• _Task item_
All of the data is to be printed exactly, though the images must be left off.

(Records for this task Opens)

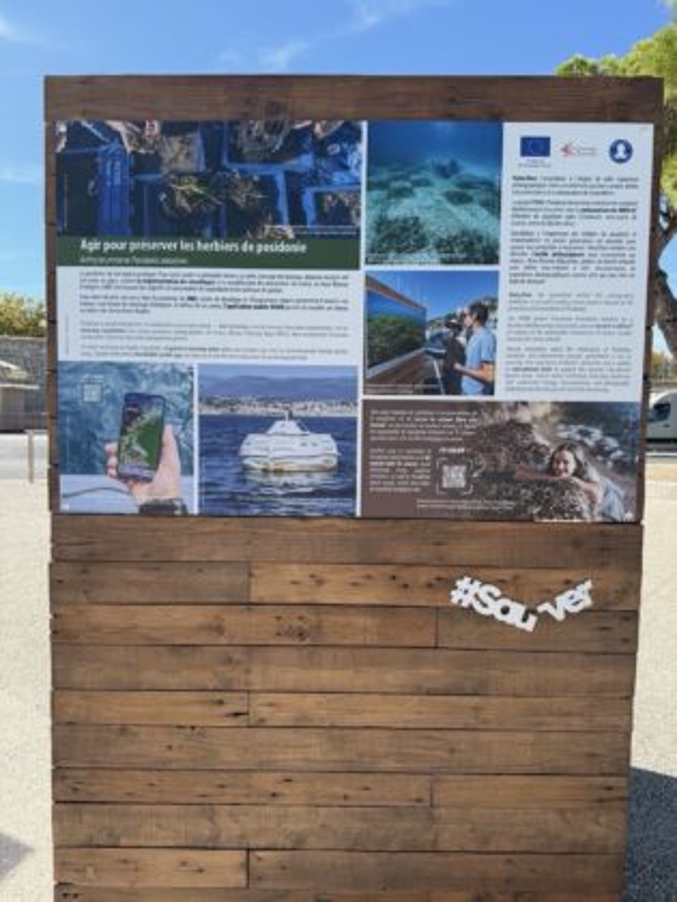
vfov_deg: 71.6
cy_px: 451
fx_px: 626
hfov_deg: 56.8
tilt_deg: -3.0
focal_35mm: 24
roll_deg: +0.0
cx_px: 338
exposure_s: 1/2232
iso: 80
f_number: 1.78
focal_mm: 6.76
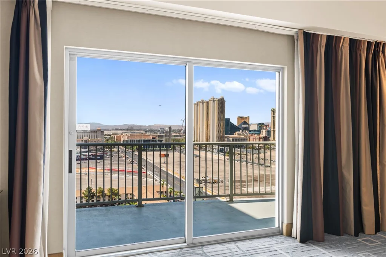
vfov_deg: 46.4
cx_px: 193
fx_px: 300
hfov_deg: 65.5
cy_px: 128
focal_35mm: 28
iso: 400
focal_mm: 28
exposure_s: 1/60
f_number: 6.3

(Records for this task Closes)

• _Exercise solution_
vfov_deg: 71.6
cy_px: 451
fx_px: 626
hfov_deg: 56.8
tilt_deg: -3.0
focal_35mm: 24
roll_deg: +0.0
cx_px: 338
exposure_s: 1/2232
iso: 80
f_number: 1.78
focal_mm: 6.76
vfov_deg: 46.4
cx_px: 193
fx_px: 300
hfov_deg: 65.5
cy_px: 128
focal_35mm: 28
iso: 400
focal_mm: 28
exposure_s: 1/60
f_number: 6.3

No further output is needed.